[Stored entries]
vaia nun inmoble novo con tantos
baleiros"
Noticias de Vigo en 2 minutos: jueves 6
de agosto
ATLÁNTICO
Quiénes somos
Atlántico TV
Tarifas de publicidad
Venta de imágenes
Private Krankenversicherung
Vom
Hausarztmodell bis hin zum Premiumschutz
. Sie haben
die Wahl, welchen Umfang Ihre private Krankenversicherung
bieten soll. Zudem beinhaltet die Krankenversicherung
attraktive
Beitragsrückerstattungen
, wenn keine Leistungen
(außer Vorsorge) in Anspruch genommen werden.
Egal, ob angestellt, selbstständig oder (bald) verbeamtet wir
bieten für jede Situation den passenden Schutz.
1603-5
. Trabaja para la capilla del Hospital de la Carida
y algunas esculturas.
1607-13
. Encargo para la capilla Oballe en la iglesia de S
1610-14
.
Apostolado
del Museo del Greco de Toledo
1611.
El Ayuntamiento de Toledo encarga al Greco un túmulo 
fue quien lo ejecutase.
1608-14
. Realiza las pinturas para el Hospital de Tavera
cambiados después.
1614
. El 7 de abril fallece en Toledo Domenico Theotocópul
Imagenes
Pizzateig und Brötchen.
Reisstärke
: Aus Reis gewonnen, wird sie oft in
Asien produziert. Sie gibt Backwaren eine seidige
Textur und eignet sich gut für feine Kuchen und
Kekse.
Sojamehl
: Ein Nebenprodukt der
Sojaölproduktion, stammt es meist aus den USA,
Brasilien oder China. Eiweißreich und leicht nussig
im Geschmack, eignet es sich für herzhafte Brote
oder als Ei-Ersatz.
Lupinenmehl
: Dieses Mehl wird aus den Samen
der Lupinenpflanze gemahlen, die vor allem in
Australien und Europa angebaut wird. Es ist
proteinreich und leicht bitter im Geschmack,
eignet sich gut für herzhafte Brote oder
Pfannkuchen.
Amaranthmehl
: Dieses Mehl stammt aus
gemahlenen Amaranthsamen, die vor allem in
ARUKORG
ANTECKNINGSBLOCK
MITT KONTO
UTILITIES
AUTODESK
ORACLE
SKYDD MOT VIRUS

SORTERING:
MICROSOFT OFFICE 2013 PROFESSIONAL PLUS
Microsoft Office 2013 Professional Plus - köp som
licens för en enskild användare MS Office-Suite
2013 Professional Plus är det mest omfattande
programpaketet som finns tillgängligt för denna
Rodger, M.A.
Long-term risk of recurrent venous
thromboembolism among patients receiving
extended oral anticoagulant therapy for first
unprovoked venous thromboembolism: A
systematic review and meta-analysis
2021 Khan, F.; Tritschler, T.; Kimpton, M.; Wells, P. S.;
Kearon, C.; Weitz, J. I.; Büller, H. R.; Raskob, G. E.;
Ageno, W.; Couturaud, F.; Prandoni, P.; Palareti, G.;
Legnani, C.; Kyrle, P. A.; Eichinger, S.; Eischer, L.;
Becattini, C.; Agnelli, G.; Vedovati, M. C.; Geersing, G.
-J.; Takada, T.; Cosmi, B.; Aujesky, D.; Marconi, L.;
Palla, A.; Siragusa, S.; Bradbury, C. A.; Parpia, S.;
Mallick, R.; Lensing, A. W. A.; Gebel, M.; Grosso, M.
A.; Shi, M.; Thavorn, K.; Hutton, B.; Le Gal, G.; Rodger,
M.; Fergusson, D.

Goal of the exercise: Extract every line of the records above that contains the word "allem".

Solution to this exercise:
der Lupinenpflanze gemahlen, die vor allem in
gemahlenen Amaranthsamen, die vor allem in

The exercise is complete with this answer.